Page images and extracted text
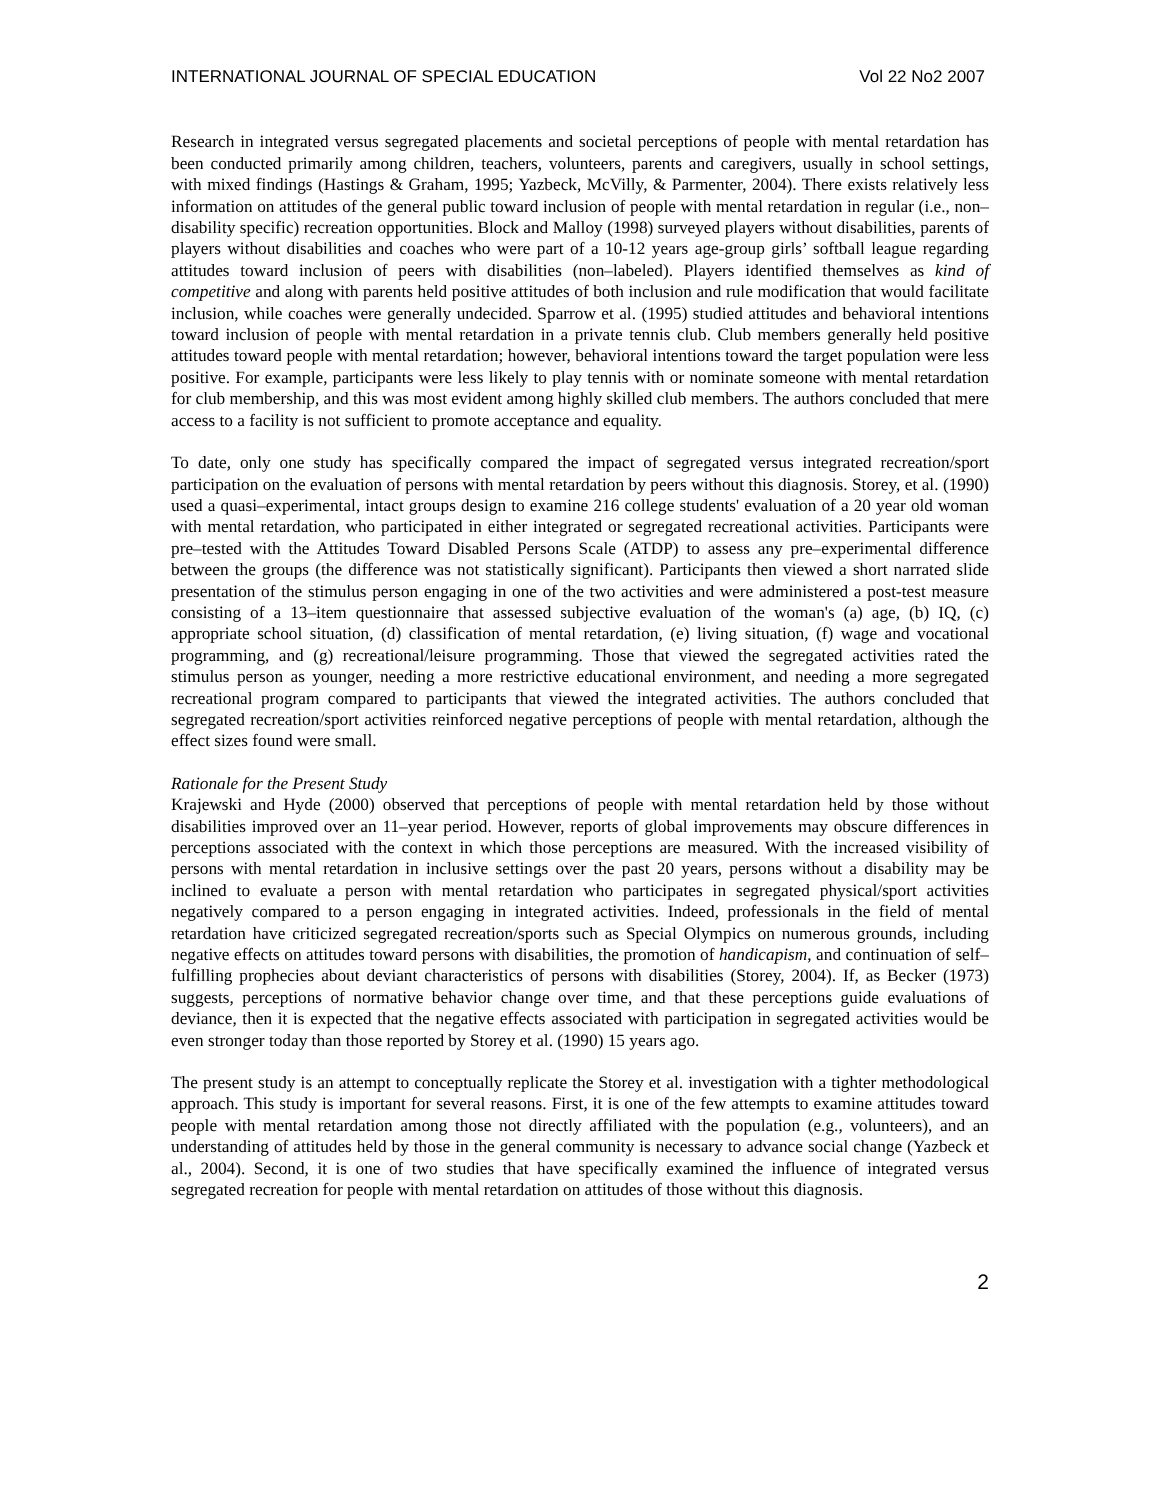INTERNATIONAL JOURNAL OF SPECIAL EDUCATION Vol 22 No2 2007
Research in integrated versus segregated placements and societal perceptions of people with mental retardation has been conducted primarily among children, teachers, volunteers, parents and caregivers, usually in school settings, with mixed findings (Hastings & Graham, 1995; Yazbeck, McVilly, & Parmenter, 2004). There exists relatively less information on attitudes of the general public toward inclusion of people with mental retardation in regular (i.e., non–disability specific) recreation opportunities. Block and Malloy (1998) surveyed players without disabilities, parents of players without disabilities and coaches who were part of a 10-12 years age-group girls’ softball league regarding attitudes toward inclusion of peers with disabilities (non–labeled). Players identified themselves as kind of competitive and along with parents held positive attitudes of both inclusion and rule modification that would facilitate inclusion, while coaches were generally undecided. Sparrow et al. (1995) studied attitudes and behavioral intentions toward inclusion of people with mental retardation in a private tennis club. Club members generally held positive attitudes toward people with mental retardation; however, behavioral intentions toward the target population were less positive. For example, participants were less likely to play tennis with or nominate someone with mental retardation for club membership, and this was most evident among highly skilled club members. The authors concluded that mere access to a facility is not sufficient to promote acceptance and equality.
To date, only one study has specifically compared the impact of segregated versus integrated recreation/sport participation on the evaluation of persons with mental retardation by peers without this diagnosis. Storey, et al. (1990) used a quasi–experimental, intact groups design to examine 216 college students' evaluation of a 20 year old woman with mental retardation, who participated in either integrated or segregated recreational activities. Participants were pre–tested with the Attitudes Toward Disabled Persons Scale (ATDP) to assess any pre–experimental difference between the groups (the difference was not statistically significant). Participants then viewed a short narrated slide presentation of the stimulus person engaging in one of the two activities and were administered a post-test measure consisting of a 13–item questionnaire that assessed subjective evaluation of the woman's (a) age, (b) IQ, (c) appropriate school situation, (d) classification of mental retardation, (e) living situation, (f) wage and vocational programming, and (g) recreational/leisure programming. Those that viewed the segregated activities rated the stimulus person as younger, needing a more restrictive educational environment, and needing a more segregated recreational program compared to participants that viewed the integrated activities. The authors concluded that segregated recreation/sport activities reinforced negative perceptions of people with mental retardation, although the effect sizes found were small.
Rationale for the Present Study
Krajewski and Hyde (2000) observed that perceptions of people with mental retardation held by those without disabilities improved over an 11–year period. However, reports of global improvements may obscure differences in perceptions associated with the context in which those perceptions are measured. With the increased visibility of persons with mental retardation in inclusive settings over the past 20 years, persons without a disability may be inclined to evaluate a person with mental retardation who participates in segregated physical/sport activities negatively compared to a person engaging in integrated activities. Indeed, professionals in the field of mental retardation have criticized segregated recreation/sports such as Special Olympics on numerous grounds, including negative effects on attitudes toward persons with disabilities, the promotion of handicapism, and continuation of self–fulfilling prophecies about deviant characteristics of persons with disabilities (Storey, 2004). If, as Becker (1973) suggests, perceptions of normative behavior change over time, and that these perceptions guide evaluations of deviance, then it is expected that the negative effects associated with participation in segregated activities would be even stronger today than those reported by Storey et al. (1990) 15 years ago.
The present study is an attempt to conceptually replicate the Storey et al. investigation with a tighter methodological approach. This study is important for several reasons. First, it is one of the few attempts to examine attitudes toward people with mental retardation among those not directly affiliated with the population (e.g., volunteers), and an understanding of attitudes held by those in the general community is necessary to advance social change (Yazbeck et al., 2004). Second, it is one of two studies that have specifically examined the influence of integrated versus segregated recreation for people with mental retardation on attitudes of those without this diagnosis.
2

Work to complete -
Give the lines again exactly, beginning with the first line of the records above and ending with the line that contains "Research in integrated", and include no pictures.

Exercise result -
INTERNATIONAL JOURNAL OF SPECIAL EDUCATION Vol 22 No2 2007
Research in integrated versus segregated placements and societal perceptions of people with mental retardation has been conducted primarily among children, teachers, volunteers, parents and caregivers, usually in school settings, with mixed findings (Hastings & Graham, 1995; Yazbeck, McVilly, & Parmenter, 2004). There exists relatively less information on attitudes of the general public toward inclusion of people with mental retardation in regular (i.e., non–disability specific) recreation opportunities. Block and Malloy (1998) surveyed players without disabilities, parents of players without disabilities and coaches who were part of a 10-12 years age-group girls’ softball league regarding attitudes toward inclusion of peers with disabilities (non–labeled). Players identified themselves as kind of competitive and along with parents held positive attitudes of both inclusion and rule modification that would facilitate inclusion, while coaches were generally undecided. Sparrow et al. (1995) studied attitudes and behavioral intentions toward inclusion of people with mental retardation in a private tennis club. Club members generally held positive attitudes toward people with mental retardation; however, behavioral intentions toward the target population were less positive. For example, participants were less likely to play tennis with or nominate someone with mental retardation for club membership, and this was most evident among highly skilled club members. The authors concluded that mere access to a facility is not sufficient to promote acceptance and equality.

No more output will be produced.